Pamela believes there is a benefit in focusing research on the small percent of responders to a kinase drug. By doing rigorous sequencing and biopsy analysis of these patients could lead to major breakthroughs in our understanding of how the drugs are really working. Currently, not enough research is spent uncovering the reasons behind the response rates. Costs to do these studies could be a limiting factor however. Furthermore, the timing of biopsy could lead to misinformation in terms of the timing of mutations and determining which mutations are giving rise to the metastatic cells which may have already departed from the core tumor.

Another strategy that can help the early understanding and validation of mechanism of action is to enroll healthy patients in phase I. In the oncology setting, this is certainly an exception, but can yield insight for investigators and in shorter time frames. Imaging or cell/tissue specific biochemical analysis can be used to peer into the pathways hypothesized to be shut down. Avila’s Btk program employed this to determine full saturation amounts to knock down Btk activity. This helped identify the lowest dose identified for the oncology patient trials, as well as provided a maximal dose for inhibition for the inflammatory disease setting. The first cohort in the oncology trials was able to enroll and complete much faster because of this data.
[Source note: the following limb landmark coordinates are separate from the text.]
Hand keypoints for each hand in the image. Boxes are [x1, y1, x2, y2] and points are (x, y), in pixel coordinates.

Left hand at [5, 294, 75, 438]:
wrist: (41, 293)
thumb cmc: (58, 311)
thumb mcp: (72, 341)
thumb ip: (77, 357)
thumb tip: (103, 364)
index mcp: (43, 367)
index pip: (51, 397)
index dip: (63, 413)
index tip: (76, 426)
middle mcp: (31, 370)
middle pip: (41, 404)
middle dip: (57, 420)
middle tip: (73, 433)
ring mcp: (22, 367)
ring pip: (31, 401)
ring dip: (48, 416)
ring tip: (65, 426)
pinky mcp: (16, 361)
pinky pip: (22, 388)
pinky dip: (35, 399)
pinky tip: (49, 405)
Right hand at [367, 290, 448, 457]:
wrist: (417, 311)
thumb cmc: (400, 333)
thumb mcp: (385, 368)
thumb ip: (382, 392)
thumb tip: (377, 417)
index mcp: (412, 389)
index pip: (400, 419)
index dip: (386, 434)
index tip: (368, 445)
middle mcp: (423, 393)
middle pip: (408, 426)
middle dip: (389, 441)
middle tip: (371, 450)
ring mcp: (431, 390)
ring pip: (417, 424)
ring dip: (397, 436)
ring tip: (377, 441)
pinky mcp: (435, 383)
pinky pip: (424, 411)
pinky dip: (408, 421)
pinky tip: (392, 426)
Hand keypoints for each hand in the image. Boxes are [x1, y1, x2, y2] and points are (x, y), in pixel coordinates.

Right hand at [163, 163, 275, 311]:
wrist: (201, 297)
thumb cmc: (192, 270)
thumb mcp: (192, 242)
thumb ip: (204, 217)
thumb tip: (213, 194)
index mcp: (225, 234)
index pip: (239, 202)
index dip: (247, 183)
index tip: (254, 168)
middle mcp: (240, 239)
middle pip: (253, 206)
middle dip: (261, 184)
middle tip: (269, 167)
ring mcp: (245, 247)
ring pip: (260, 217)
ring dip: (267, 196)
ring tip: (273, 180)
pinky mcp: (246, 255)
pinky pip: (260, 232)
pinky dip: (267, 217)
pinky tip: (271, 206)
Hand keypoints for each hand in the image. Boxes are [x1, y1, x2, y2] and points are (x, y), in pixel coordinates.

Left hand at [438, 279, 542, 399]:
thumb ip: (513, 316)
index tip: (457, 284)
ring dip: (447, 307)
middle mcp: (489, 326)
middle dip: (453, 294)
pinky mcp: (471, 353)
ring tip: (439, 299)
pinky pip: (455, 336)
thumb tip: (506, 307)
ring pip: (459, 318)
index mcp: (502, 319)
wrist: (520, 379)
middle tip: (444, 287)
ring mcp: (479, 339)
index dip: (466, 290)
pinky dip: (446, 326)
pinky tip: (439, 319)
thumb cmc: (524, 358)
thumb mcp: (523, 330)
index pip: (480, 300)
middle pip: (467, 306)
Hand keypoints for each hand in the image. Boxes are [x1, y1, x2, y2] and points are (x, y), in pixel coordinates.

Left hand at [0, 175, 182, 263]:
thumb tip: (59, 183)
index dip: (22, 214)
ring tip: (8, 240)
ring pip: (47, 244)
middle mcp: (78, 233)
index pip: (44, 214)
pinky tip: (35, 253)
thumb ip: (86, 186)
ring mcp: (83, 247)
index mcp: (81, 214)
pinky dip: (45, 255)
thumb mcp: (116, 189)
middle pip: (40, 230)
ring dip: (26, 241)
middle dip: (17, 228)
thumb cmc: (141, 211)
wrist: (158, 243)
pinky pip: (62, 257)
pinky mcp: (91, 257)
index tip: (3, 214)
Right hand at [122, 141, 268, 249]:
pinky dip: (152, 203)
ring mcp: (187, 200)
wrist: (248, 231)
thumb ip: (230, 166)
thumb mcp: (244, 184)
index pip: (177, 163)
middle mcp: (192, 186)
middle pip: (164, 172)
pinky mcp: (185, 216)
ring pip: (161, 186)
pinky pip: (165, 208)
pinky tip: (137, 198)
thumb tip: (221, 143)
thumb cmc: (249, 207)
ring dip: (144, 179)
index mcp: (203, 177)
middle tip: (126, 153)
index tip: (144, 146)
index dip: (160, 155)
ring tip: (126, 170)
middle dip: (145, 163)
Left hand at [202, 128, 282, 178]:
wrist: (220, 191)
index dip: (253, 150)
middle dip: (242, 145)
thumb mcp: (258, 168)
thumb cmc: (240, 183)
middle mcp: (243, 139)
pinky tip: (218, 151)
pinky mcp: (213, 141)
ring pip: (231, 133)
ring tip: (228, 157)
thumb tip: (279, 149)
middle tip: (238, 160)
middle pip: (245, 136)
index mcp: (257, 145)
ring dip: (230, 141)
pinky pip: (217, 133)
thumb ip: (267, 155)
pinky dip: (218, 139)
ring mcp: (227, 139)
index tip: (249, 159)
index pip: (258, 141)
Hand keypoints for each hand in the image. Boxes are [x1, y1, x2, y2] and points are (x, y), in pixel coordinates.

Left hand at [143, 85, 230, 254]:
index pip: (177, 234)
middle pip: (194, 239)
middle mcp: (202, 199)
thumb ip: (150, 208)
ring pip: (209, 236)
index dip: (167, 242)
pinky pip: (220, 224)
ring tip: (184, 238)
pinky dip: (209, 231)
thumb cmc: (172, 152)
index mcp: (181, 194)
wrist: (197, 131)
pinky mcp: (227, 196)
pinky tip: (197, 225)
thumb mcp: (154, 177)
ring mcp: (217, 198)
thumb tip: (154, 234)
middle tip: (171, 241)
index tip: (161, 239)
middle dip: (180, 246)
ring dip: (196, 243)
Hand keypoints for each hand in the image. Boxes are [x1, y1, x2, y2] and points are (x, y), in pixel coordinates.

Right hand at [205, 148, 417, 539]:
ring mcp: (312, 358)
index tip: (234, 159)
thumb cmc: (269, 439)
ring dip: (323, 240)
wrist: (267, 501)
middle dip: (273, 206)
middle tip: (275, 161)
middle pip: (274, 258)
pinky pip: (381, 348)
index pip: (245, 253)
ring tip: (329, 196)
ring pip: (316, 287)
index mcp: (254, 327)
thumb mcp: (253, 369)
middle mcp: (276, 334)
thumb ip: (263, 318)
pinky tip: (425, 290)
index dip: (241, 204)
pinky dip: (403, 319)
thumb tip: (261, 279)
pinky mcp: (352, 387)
Jack Singer, MD, Co-Founder & EVP at Cell Therapeutics mentioned that off-target affects are a big problem for clinicians and there is a demand for more selective compounds and a better understanding of what else is being hit and what side effects that can lead to.

One observation from the table above is that all the approvals thus far have been for cancer indications. Perhaps that is due to the bar being so high for selectivity. For extensive use of these therapies they must be very selective, and this can be a challenging task with 500 other kinase targets to worry about. When the panel was asked if we can expect more non-cancer indications for this class of compounds, they all agreed there would more to come as issues of safety and long term use are overcome by better chemistry.

It could be argued that that time is closer than most people think. Pfizer’s JAK inhibitor, Tofacitinib, is currently under review at the FDA for arthritis and has the potential to be the first non-cancer kinase drug approved. Other companies have ongoing trials for kinase inhibitors outside of cancer, many of which could move regimens from injectable biologics to oral therapies.